”What Color is My Parachute” was a popular book helping the reader decide career goals. The book helped me explore my inner talents; my desire was to pursue a more viable career. The author asked what did you do for fun as a child? As a young person your pursuits are pure and uncluttered without worldly matters weighing you down.
I remembered drawing. My mother worked at a dry cleaners and that is where I spent most afternoons after school. It was boring to sit there and have nothing to do. There was a drugstore next door and I would wander up and down the aisles. Comic books were very popular for everyone. I would bring “Archie Comic Books” back to my mother’s workplace. My natural instinct was to draw the characters and it was satisfying. Drawing became a part of my life. This would be my choice of career to explore. Dancing school was a big part of my life for many years and truly loved it; but was that possible to pursue such a career at this age? I was in my early thirties. There are few regrets; but one of them is giving up dancing.

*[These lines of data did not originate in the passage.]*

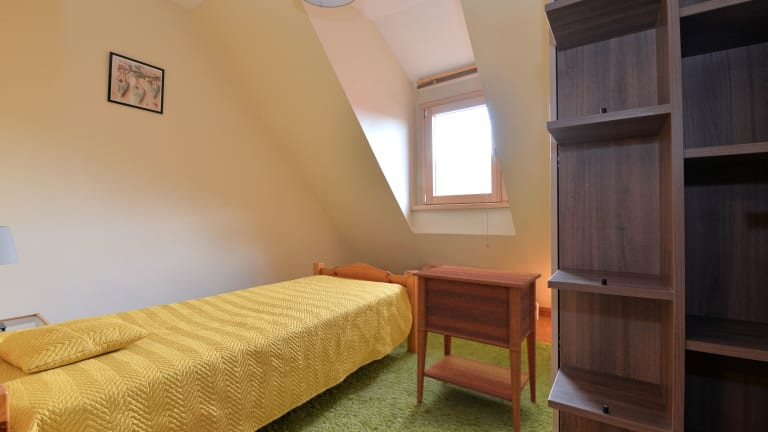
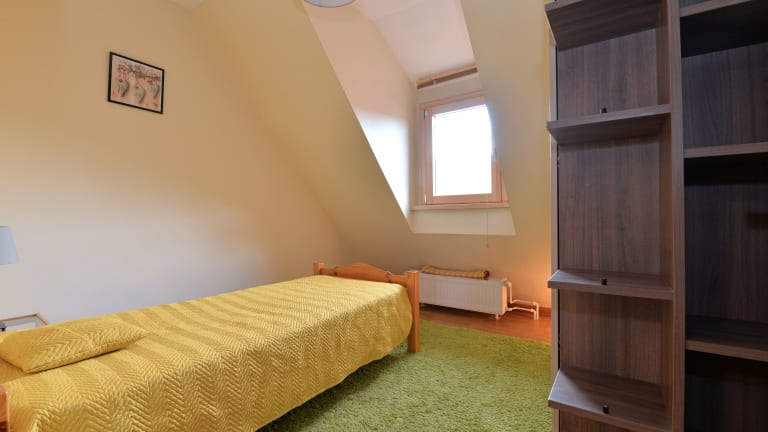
- nightstand [411,265,542,432]
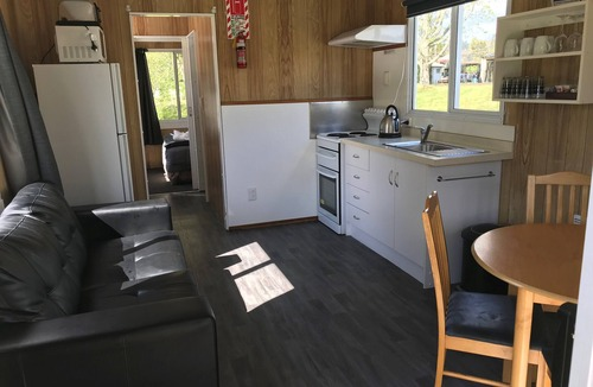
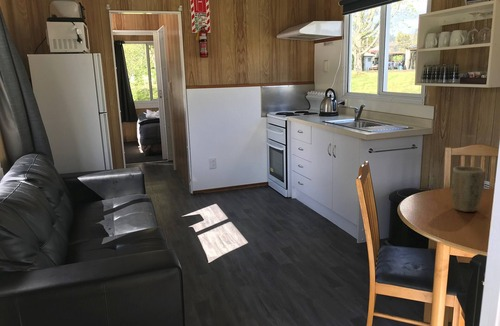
+ plant pot [451,165,486,213]
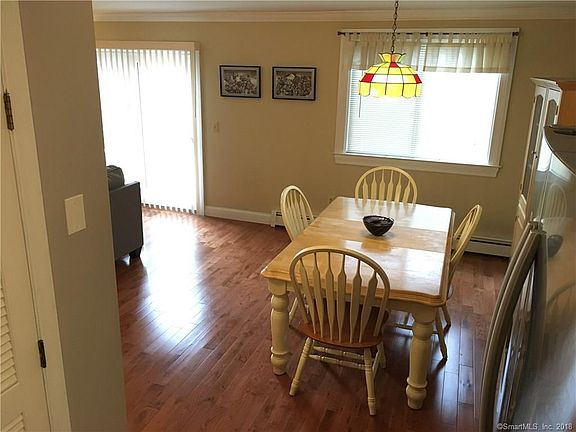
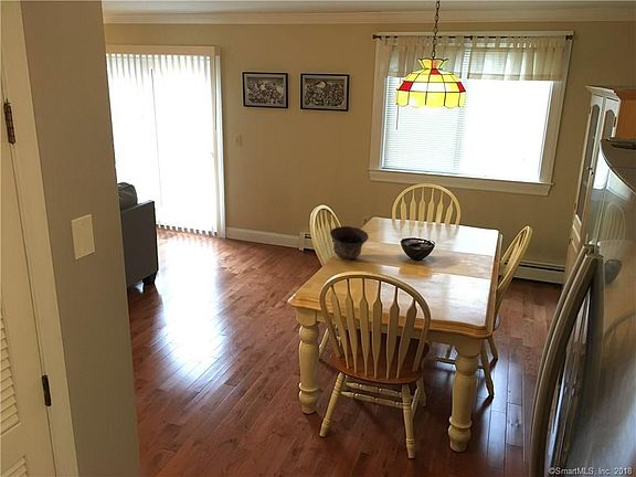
+ bowl [329,225,370,261]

The book and my past experience in drawing drew (no pun intended) me to work in pencil, charcoal, and watercolor. (See my first watercolor above – probably from a magazine picture) I found myself enjoying and losing myself in it once again. The sketches of Archie and his gang paid off. Portraiture was my champion. I was making a living working as an administrative assistant for many years; however, the decision to start a career as a French Quarter artist in Jackson Square was now my goal. I bought a cart on wheels for storage and found a place to park it every night; got the license and I was good to go; at least I thought I was okay. There was animosity among the artist; and it was obvious that I was not welcome in their little community. They had me moving all around square; one day here the next day there. It was a “dog-eat-dog” world with too much competition. Such a move was not right for me at that time. Eventually, the world of business and money were present once more. Relying on art was not going to work but trying it was a big step in relating to the business of art.
However, the book was correct in realizing and utilizing your talents that you acquired as a child. You are closer to your true self in the younger years than you are as a stressed out adult struggling in the world of making a dollar. I never stopped drawing and painting after that. Particularly loved painting ballerinas and went to ballet classes and local productions; snapped many pictures and recreated through paint what I saw and loved. There is something about a subject that you love and convey it to canvas. I remember viewing a popular artist’s (and one of my teachers) rendition of ballet. He was a very accomplished; but, he could not convey the way a dancer’s legs are built and his translation of a dancer’s “turn-out” was amusing. (One of my very early charcoal drawings.)
After attending the New Orleans Academy of Fine Art, I realized that drawing the nude greatly improved my drawing skills. A class I thoroughly enjoyed attending. Friends and family have enjoyed my nudes throughout the years. The nude (left) is an ink wash and was drawn in a life drawing class at the academy. The human body is a magnificent study for the artist and revered throughout the history of art. The art of studying and drawing the human body will greatly assist in your drawing ability. One of my art teachers reminded us all the time that the human body was the hardest subject to draw; it is also the most fascinating.